Старомарьевка. Этот населенный пункт на юге ДНР был следующим в нашем списке. Логика была проста – мы открывали карту, находили поселок как можно ближе к линии фронта и ехали туда кормить людей. Чем меньше было расстояние до передовой, тем больше была вероятность, что к жителям еще никто за время войны не приезжал с гуманитаркой. И почти всегда, за редким исключением, это было так.

Едем в сопровождении батальона «Патриот». Микроавтобус, в котором 15 человек в полном обмундировании, должен был прикрыть мирных и нас, если бы началась какая-то заварушка. Место это было действительно недружелюбное, но поняли это мы уже потом.

Проезжаем Тельманово. Я был тут летом, с тех пор практически ничего не поменялось. На въезде – уже брошенный блокпост, слева – разрушенная церковь. Уничтоженные святыни – еще один лик войны на Донбассе.

Заезжаем в местный штаб узнать обстановку. Карта показывает максимальное приближение Старомарьевки к позициям ВСУ. Ополченцы рассказывают, что украинские военные расставили свои позиции вокруг поселка. «Там у них, вроде как, АГСы и пулеметы. Но это не точно». Периодически каратели посещают этот поселок. По факту – он в «серой зоне». В действительности – ВСУ исполняют «танец с бубном» под названием «ползучее наступление». В переводе на нормальный язык это означает, что войска Незалежной, пользуясь перемирием, самовольно занимают населенные пункты.

Мы понимаем, что есть риск попасть в засаду. Машины наши не бронированы. Комбат зовет меня на разговор, он серьезен как никогда.

– Ну, что думаешь? – показывает пальцами, что ему нужна сигарета.

– Думаю, что очень велик риск стать «двухсотыми», Леха, – я открываю пачку и достаю одну, протягиваю ему. – Я понимаю, что помогать нужно. Но только мы появимся, по нам сразу, как по мишеням, откроют огонь. У меня нехорошее предчувствие.

Смирнов кивает головой. Бойцы сопровождения и «Ангелы» наблюдают за нами.

– По машинам, едем в Новую Марьевку.

Наша немногочисленная колонна идет по трассе, Сэм пытается тщетно разобраться с картой и проездом к поселку. Впереди едет джип организации «Красный крест».

– Давайте попробуем с ними поговорить. Может, под их флагом заедем в поселок, людей покормим, – комбат все еще ищет лазейку, чтобы пробраться в поселок.

Из машины, на которой был изображен тот самый знаменитый знак, на нас не понимающе смотрят какие-то иностранцы.
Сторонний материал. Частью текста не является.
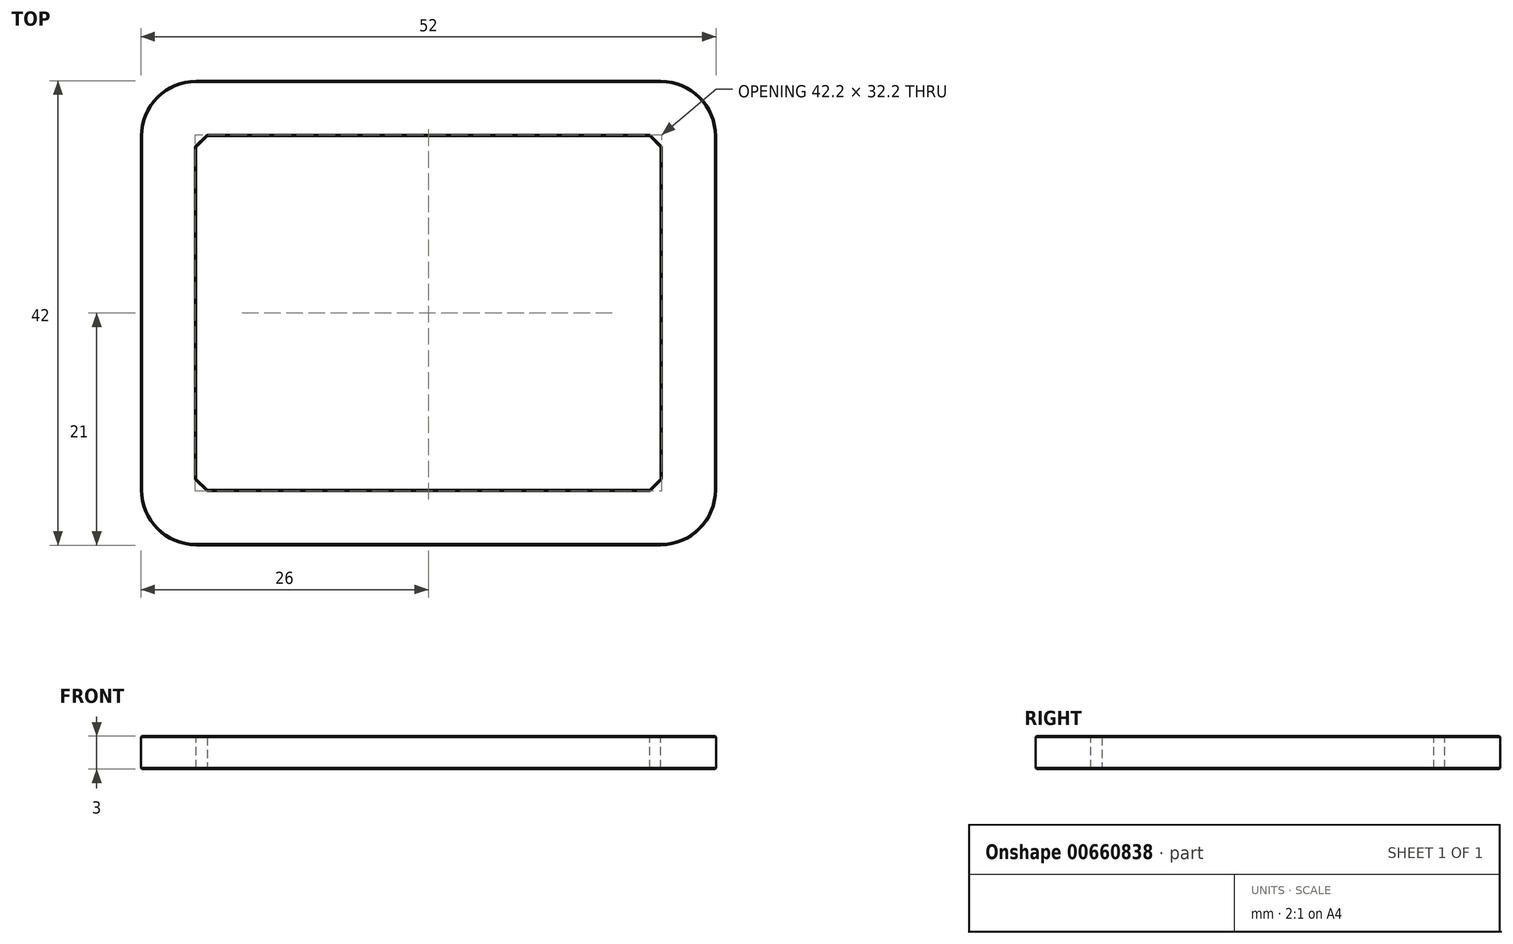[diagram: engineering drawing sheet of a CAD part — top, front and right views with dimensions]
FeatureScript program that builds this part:
annotation { "Feature Type Name" : "Feature", "Feature Type Description" : "" }
export const myFeature = defineFeature(function(context is Context, id is Id, definition is map)
    precondition{}
    {
        {
            var Q0;
            Q0=qCreatedBy(makeId("Top.planeOp"),FACE);
            var sketch = newSketch(context, id + "F0", { "sketchPlane" : qUnion([Q0])});
            skLineSegment(sketch, "E0.bottom", {"start": v(-26, 21) * mm, "end": v(26, 21) * mm});
            skLineSegment(sketch, "E0.top", {"start": v(-26, -21) * mm, "end": v(26, -21) * mm});
            skLineSegment(sketch, "E0.left", {"start": v(-26, 21) * mm, "end": v(-26, -21) * mm});
            skLineSegment(sketch, "E0.right", {"start": v(26, 21) * mm, "end": v(26, -21) * mm});
            skPoint(sketch, "E0.middle", {"position": v(0, 0) * mm});
            skLineSegment(sketch, "E1.bottom", {"start": v(-21, 16) * mm, "end": v(21, 16) * mm});
            skLineSegment(sketch, "E1.top", {"start": v(-21, -16) * mm, "end": v(21, -16) * mm});
            skLineSegment(sketch, "E1.left", {"start": v(-21, 16) * mm, "end": v(-21, -16) * mm});
            skLineSegment(sketch, "E1.right", {"start": v(21, 16) * mm, "end": v(21, -16) * mm});
            skSolve(sketch);
        }
        {
            var Q0;
            Q0=makeQuery(id+"F0.imprint","IMPRINT",FACE,{"disambiguationData":[TD([[makeQuery(id+"F0.imprint","IMPRINT",EDGE,{"derivedFrom":sQuery(id+"F0.wireOp",EDGE,"E0.bottom")}),-1.0]])]});
            extrude(context, id + "F1", {"entities" : qUnion([Q0]), "depth" : 3 * mm, "offsetDistance" : 25 * mm});
        }
        {
            var Q0;
            Q0=makeQuery(id+"F1.opExtrude","SWEPT_EDGE",EDGE,{"disambiguationData":[OSD([sQuery(id+"F0.wireOp",EDGE,"E0.bottom"),sQuery(id+"F0.wireOp",EDGE,"E0.left")])]});
            var Q1;
            Q1=makeQuery(id+"F1.opExtrude","SWEPT_EDGE",EDGE,{"disambiguationData":[OSD([sQuery(id+"F0.wireOp",EDGE,"E0.top"),sQuery(id+"F0.wireOp",EDGE,"E0.left")])]});
            var Q2;
            Q2=makeQuery(id+"F1.opExtrude","SWEPT_EDGE",EDGE,{"disambiguationData":[OSD([sQuery(id+"F0.wireOp",EDGE,"E0.top"),sQuery(id+"F0.wireOp",EDGE,"E0.right")])]});
            var Q3;
            Q3=makeQuery(id+"F1.opExtrude","SWEPT_EDGE",EDGE,{"disambiguationData":[OSD([sQuery(id+"F0.wireOp",EDGE,"E0.bottom"),sQuery(id+"F0.wireOp",EDGE,"E0.right")])]});
            fillet(context, id + "F2", {"entities" : qUnion([Q0, Q1, Q2, Q3]), "radius" : 5 * mm, "tangentPropagation" : true, "allowEdgeOverflow" : false});
        }
        {
            var Q0;
            Q0=makeQuery(id+"F1.opExtrude","SWEPT_EDGE",EDGE,{"disambiguationData":[OSD([sQuery(id+"F0.wireOp",EDGE,"E1.bottom"),sQuery(id+"F0.wireOp",EDGE,"E1.left")])]});
            chamfer(context, id + "F3", {"entities" : qUnion([Q0]), "chamferType" : ChamferType.TWO_OFFSETS, "width1" : 1 * mm, "oppositeDirection" : true, "width2" : 1 * mm, "tangentPropagation" : true});
        }
        {
            var Q0;
            Q0=makeQuery(id+"F1.opExtrude","SWEPT_EDGE",EDGE,{"disambiguationData":[OSD([sQuery(id+"F0.wireOp",EDGE,"E1.bottom"),sQuery(id+"F0.wireOp",EDGE,"E1.right")])]});
            var Q1;
            Q1=makeQuery(id+"F1.opExtrude","SWEPT_EDGE",EDGE,{"disambiguationData":[OSD([sQuery(id+"F0.wireOp",EDGE,"E1.top"),sQuery(id+"F0.wireOp",EDGE,"E1.right")])]});
            var Q2;
            Q2=makeQuery(id+"F1.opExtrude","SWEPT_EDGE",EDGE,{"disambiguationData":[OSD([sQuery(id+"F0.wireOp",EDGE,"E1.top"),sQuery(id+"F0.wireOp",EDGE,"E1.left")])]});
            chamfer(context, id + "F4", {"entities" : qUnion([Q0, Q1, Q2]), "width" : 1 * mm, "tangentPropagation" : true});
        }
        {
            var Q0;
            Q0=makeQuery(id+"F1.opExtrude","CAP_FACE",FACE,{"disambiguationData":[OSD([sQuery(id+"F0.wireOp",EDGE,"E0.bottom"),sQuery(id+"F0.wireOp",EDGE,"E0.top"),sQuery(id+"F0.wireOp",EDGE,"E0.left"),sQuery(id+"F0.wireOp",EDGE,"E0.right"),sQuery(id+"F0.wireOp",EDGE,"E1.bottom"),sQuery(id+"F0.wireOp",EDGE,"E1.top"),sQuery(id+"F0.wireOp",EDGE,"E1.left"),sQuery(id+"F0.wireOp",EDGE,"E1.right")])],"isStart":false});
            var Q1;
            Q1=makeQuery(id+"F1.opExtrude","CAP_FACE",FACE,{"disambiguationData":[OSD([sQuery(id+"F0.wireOp",EDGE,"E0.bottom"),sQuery(id+"F0.wireOp",EDGE,"E0.top"),sQuery(id+"F0.wireOp",EDGE,"E0.left"),sQuery(id+"F0.wireOp",EDGE,"E0.right"),sQuery(id+"F0.wireOp",EDGE,"E1.bottom"),sQuery(id+"F0.wireOp",EDGE,"E1.top"),sQuery(id+"F0.wireOp",EDGE,"E1.left"),sQuery(id+"F0.wireOp",EDGE,"E1.right")])],"isStart":true});
            chamfer(context, id + "F5", {"entities" : qUnion([Q0, Q1]), "width" : 0.1 * mm, "tangentPropagation" : true});
        }
    });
Потом они начинают активно жестикулировать руками и отвечать по-французски. Не достигнув «консенсуса» с ними, наша колонна продолжает движение.

Съезжаем на грунтовку, машину качает, бросает в колее из стороны в сторону. Кадры получаются не важные, сильная тряска. Стабилизатор внутри объектива не справляется с такой нагрузкой. Останавливаемся у какого-то хутора, Ташкент, Сэм и Байк идут выяснять дорогу в нужный нам поселок.

Снимаю портретные и не только планы бойцов «Патриота». Мужики тут разные, есть совсем молодые. Есть уже с сединой. Например, их командир – лет за 50, бросил в России бизнес и уехал на Донбасс. «Что тут непонятного? Как я могу сидеть и смотреть, как всякие «бендеры» разносят на куски этот край?».

Кто-то скажет, что это «патриотическая дрянь». Вы заблуждаетесь, ведь вы не видели этого человека, не разговаривали с ним. Не смотрели ему в глаза. Поверьте, он очень хорошо зарабатывал. У него было фактически все. И не похож этот доброволец на головореза. Я видел таких людей. Они совершенно иные, и ни разу не «рубаха парень», каким был командир группы «Патриота».